To determine the most effective way to train clinicians on how to respond to a bioterrorist attack or other serious public health event, future work will need to give more attention to evaluating the effectiveness of educational programs. Evaluation methods should include pretesting and posttesting, as well as at least one comparison group. The use of measurable outcomes will be critical to ensure unbiased determination of the efficacy of educational strategies. Furthermore, targeted outcomes should be linked to well-defined learning objectives.

The following specific questions are areas for future research. They are vitally important questions to answer and are currently without published evidence.

  • What are the most effective and efficient educational methods to impart knowledge and skills to physicians, nurses, and other health care professionals about how to respond to bioterrorism or other public health events?

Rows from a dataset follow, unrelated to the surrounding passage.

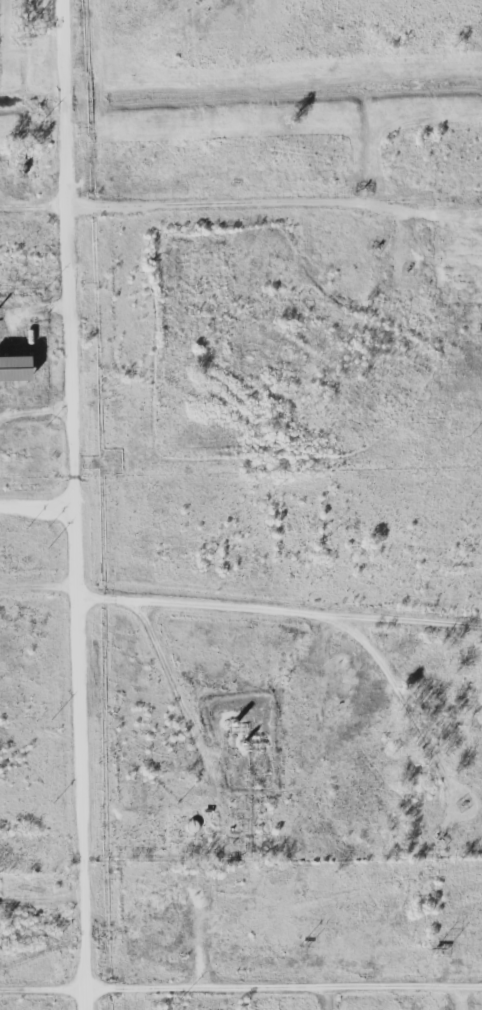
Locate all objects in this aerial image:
road: (241, 212)
petroleum well: (479, 324)
building: (13, 368)
road: (82, 504)
road: (41, 511)
road: (241, 611)
road: (184, 695)
road: (412, 705)
road: (241, 992)

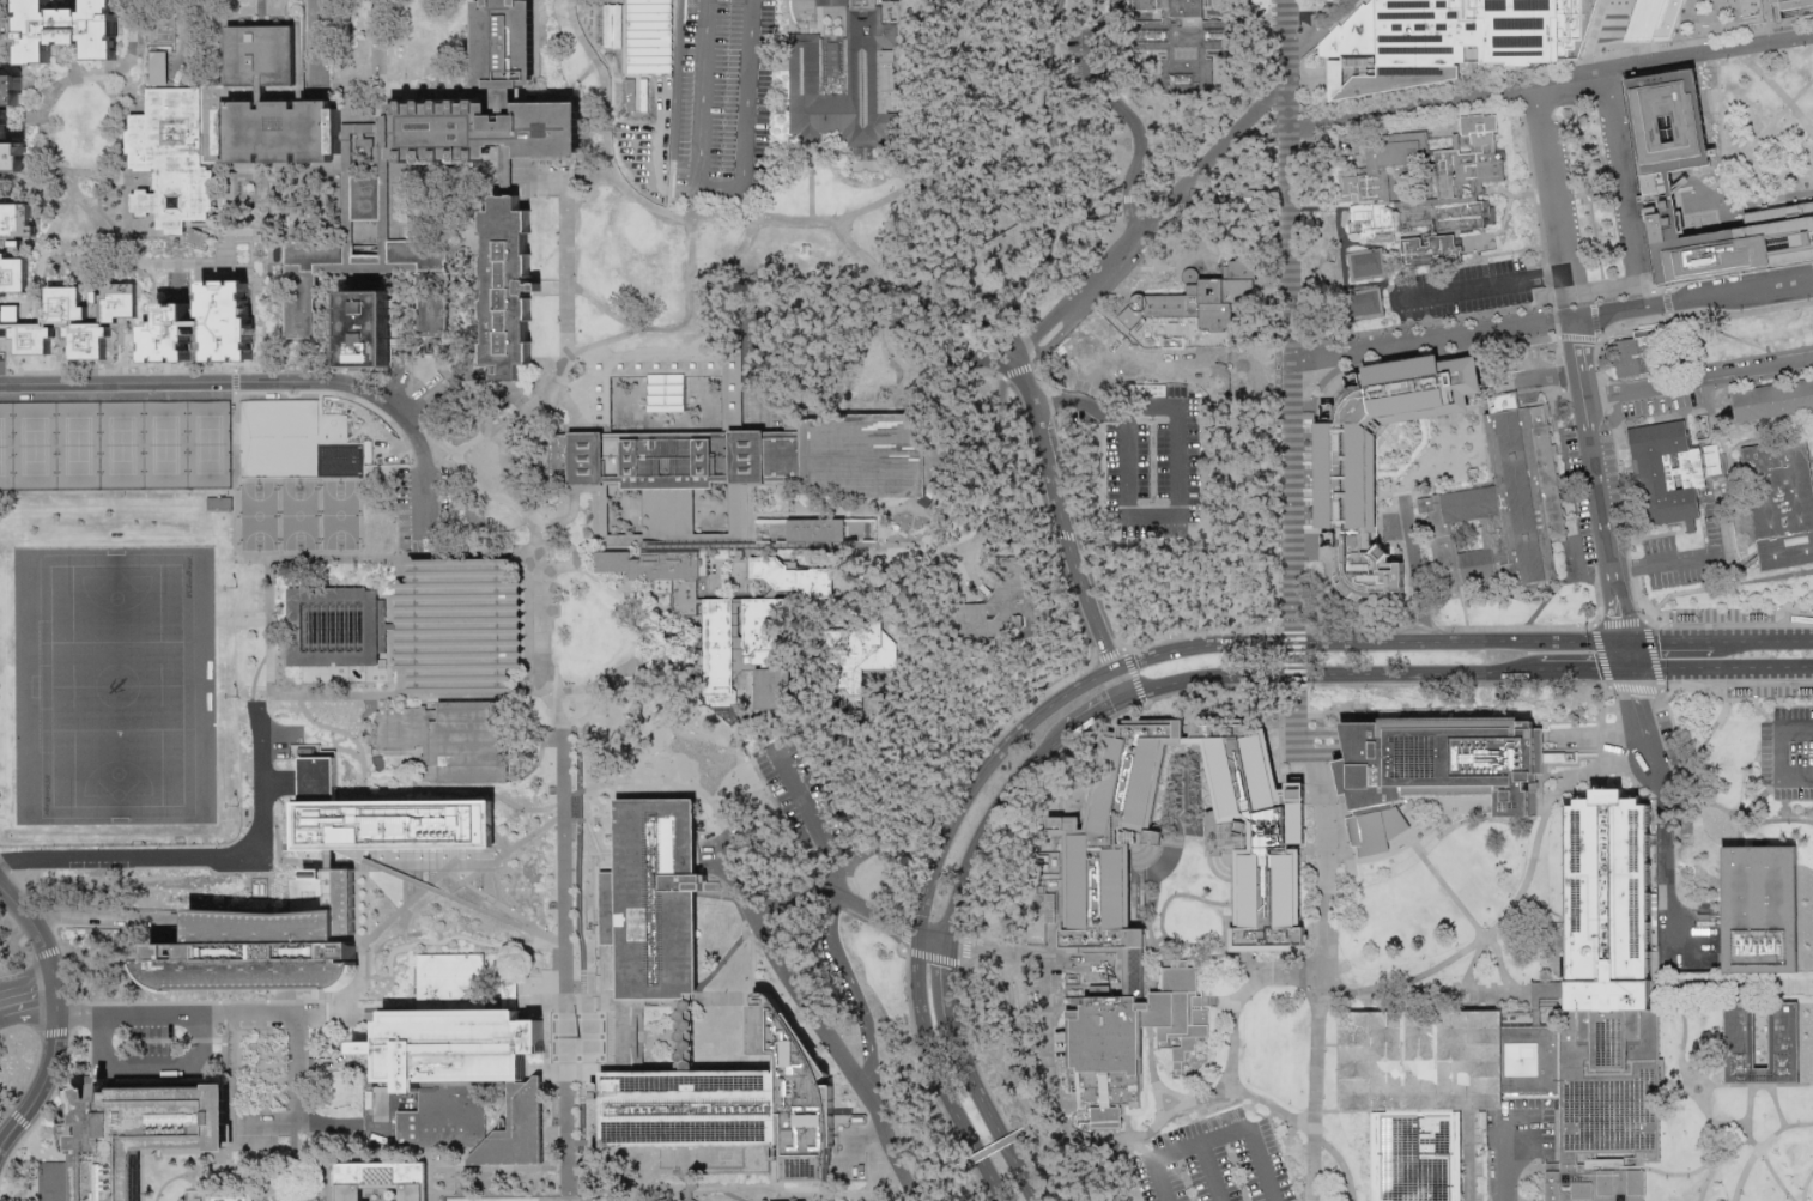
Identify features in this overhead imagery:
road: (1617, 2)
road: (845, 4)
park: (1284, 5)
building: (1791, 8)
road: (261, 11)
road: (1716, 16)
building: (1653, 19)
road: (1752, 19)
parking lot: (2, 20)
road: (1768, 21)
building: (70, 28)
road: (1717, 28)
road: (1696, 30)
road: (1307, 34)
building: (165, 35)
building: (645, 35)
parking lot: (731, 35)
road: (680, 37)
building: (1445, 39)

  • How often does clinicians' knowledge about preparedness for bioterrorism or other public health events need to be reinforced?
  • What is the most effective technique to train clinicians to use Web- or telephone-based central information resources in response to a public health event?
  • What is the most effective approach to training clinicians to report possible public health events to a central agency?
  • What is the most effective way to train clinicians to communicate with other health care professionals during a public health event?
  • How can information technology (i.e., Web-based educational programs, teleconferencing, and computer simulations) enhance training of clinicians for bioterrorism preparedness and other public health events?
  • Are disaster drills and tabletop exercises cost-effective educational methods for training clinicians in how to respond to a bioterrorist attack or other public health event?
  • To what extent will clinicians' preparedness for bioterrorism be strengthened by training in how to manage public health events such as infectious disease outbreaks?